At the same time, "there are some troubling indicators, including the onset of cold weather, which sends people indoors, where the virus can more easily spread," The Associate Press reports. "With required mask use reduced in much of the U.S., the University of Washington's influential COVID-19 forecasting model is predicting increasing infections and hospitalizations in November," and COVID deaths have already "begun to creep back up" to 1,700 a day, from 1,500 a day two weeks ago.

The University of Washington's Ali Mokdad suggests policies and behaviors will do a lot to shape the pandemic's trajectory in the U.S. this winter.

Leonhardt says individuals can also choose their own pandemic, to some extent.
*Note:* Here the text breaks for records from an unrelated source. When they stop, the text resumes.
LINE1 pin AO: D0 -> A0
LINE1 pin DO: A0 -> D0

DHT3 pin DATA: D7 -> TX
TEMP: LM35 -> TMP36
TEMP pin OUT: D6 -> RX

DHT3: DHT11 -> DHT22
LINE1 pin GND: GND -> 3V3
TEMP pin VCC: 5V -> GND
"Forecasting COVID's future is extremely difficult, as we all should know by now, and it's certainly possible that cases will rise again in the coming weeks," he concedes, but the idea that cold weather will lead to a spike in cases doesn't seem "the most likely scenario." Cases are still falling in Canada and densely populated parts of the northern U.S., suggesting that the cause of COVID-19 flare-ups in chilly areas like "Alaska and the Mountain West is probably not the weather; it's the vaccine skepticism," Leonhardt writes. "Idaho is the nation's least vaccinated state, and several other Western states are only slightly ahead of it."

"There is no reason to expect another COVID surge anytime soon, but surges don't always announce themselves in advance," and "despite all the encouraging news, one shadow still hangs over the U.S.: The pandemic does not need to be nearly as bad it is," Leonhardt concludes. The main reason 1,500 Americans are dying each day, especially older and sicker people, is "that millions of Americans have chosen to remain unvaccinated," and "less vaccination means more death."